- _WORK TO BE COMPLETED_
Exactly the lines from the one with "[00:00.000]" to the end of the data below should be set down, and no others.

- _DATA TO PROCESS_
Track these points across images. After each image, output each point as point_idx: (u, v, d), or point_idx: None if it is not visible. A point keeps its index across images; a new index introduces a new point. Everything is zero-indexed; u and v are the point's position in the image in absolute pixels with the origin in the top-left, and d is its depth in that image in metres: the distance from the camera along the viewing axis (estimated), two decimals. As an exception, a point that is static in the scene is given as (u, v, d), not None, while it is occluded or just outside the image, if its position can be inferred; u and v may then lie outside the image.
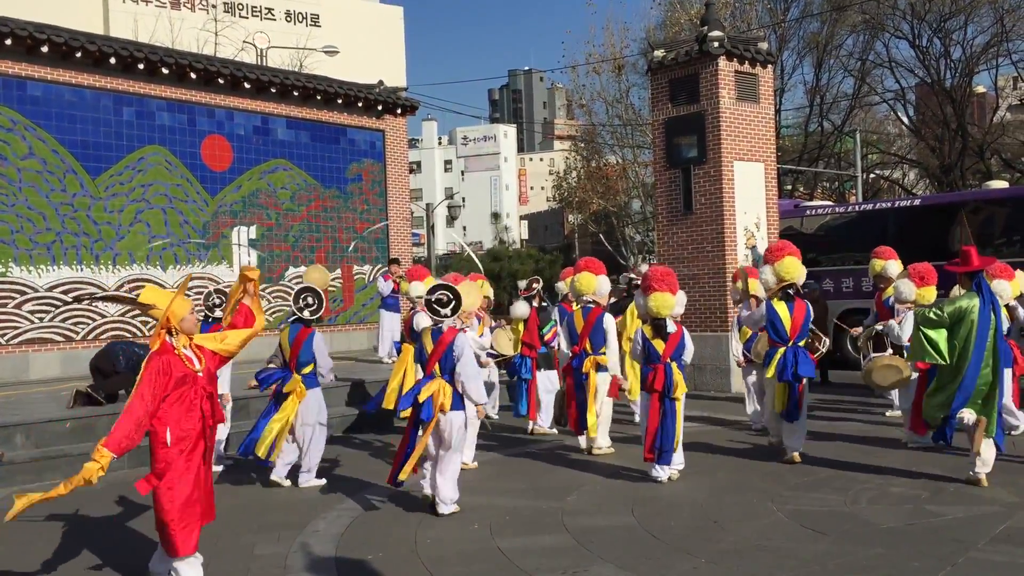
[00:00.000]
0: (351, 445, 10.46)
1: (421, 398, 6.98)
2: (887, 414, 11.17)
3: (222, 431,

- _ANSWER TO THE PROBLEM_
[00:00.000]
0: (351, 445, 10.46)
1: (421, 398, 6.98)
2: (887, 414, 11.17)
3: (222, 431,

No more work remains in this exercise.